## ページ抜粋

=-=-=-=-=

David R.Mcllwain/Science 335, 229 (2012).

文献の英文表記:著者名・論文の表題・雑誌名・巻・号・ページ・発行年(西暦)

iRhom2 Regulation of TACE Controls TNF-Mediated Protection Against Listeria and Responses to LPS
David R.Mcllwain, et al.

=-=-=-=-=

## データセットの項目
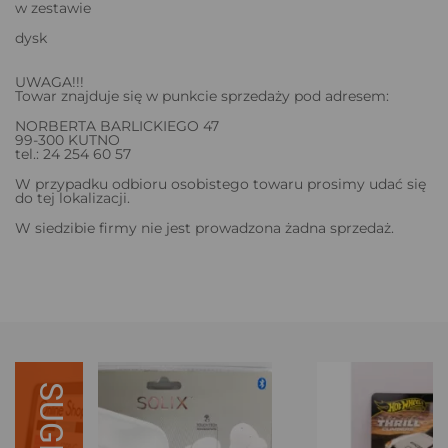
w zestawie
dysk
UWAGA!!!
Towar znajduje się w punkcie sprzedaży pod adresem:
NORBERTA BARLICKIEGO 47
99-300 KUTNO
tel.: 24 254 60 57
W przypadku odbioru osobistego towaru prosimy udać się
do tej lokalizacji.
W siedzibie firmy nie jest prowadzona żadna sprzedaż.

=-=-=-=-=

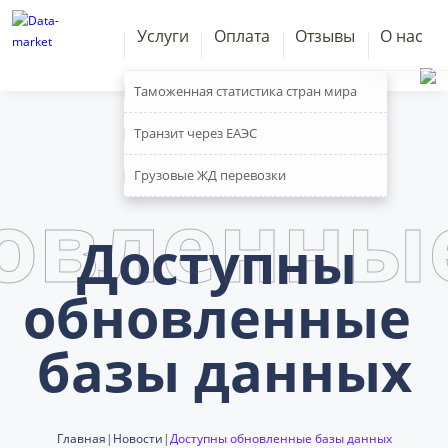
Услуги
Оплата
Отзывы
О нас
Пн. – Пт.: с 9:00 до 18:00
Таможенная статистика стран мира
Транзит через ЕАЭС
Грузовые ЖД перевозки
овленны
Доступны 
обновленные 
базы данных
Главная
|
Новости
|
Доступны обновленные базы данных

=-=-=-=-=

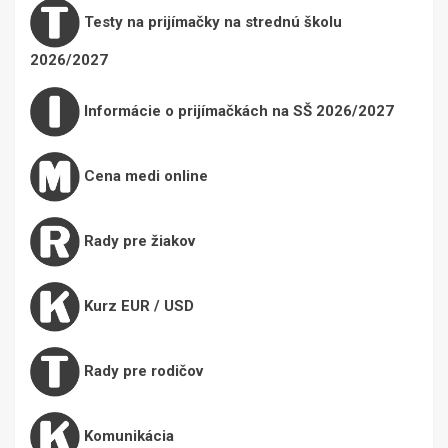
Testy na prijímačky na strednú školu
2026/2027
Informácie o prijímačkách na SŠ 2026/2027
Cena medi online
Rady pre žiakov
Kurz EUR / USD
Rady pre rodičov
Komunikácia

=-=-=-=-=

## 実施内容
上の論文の書誌情報を、全文そのまま書き写してもらえますか？ データは使わなくて構いません。

## 回答内容
David R.Mcllwain/Science 335, 229 (2012).

文献の英文表記:著者名・論文の表題・雑誌名・巻・号・ページ・発行年(西暦)

iRhom2 Regulation of TACE Controls TNF-Mediated Protection Against Listeria and Responses to LPS
David R.Mcllwain, et al.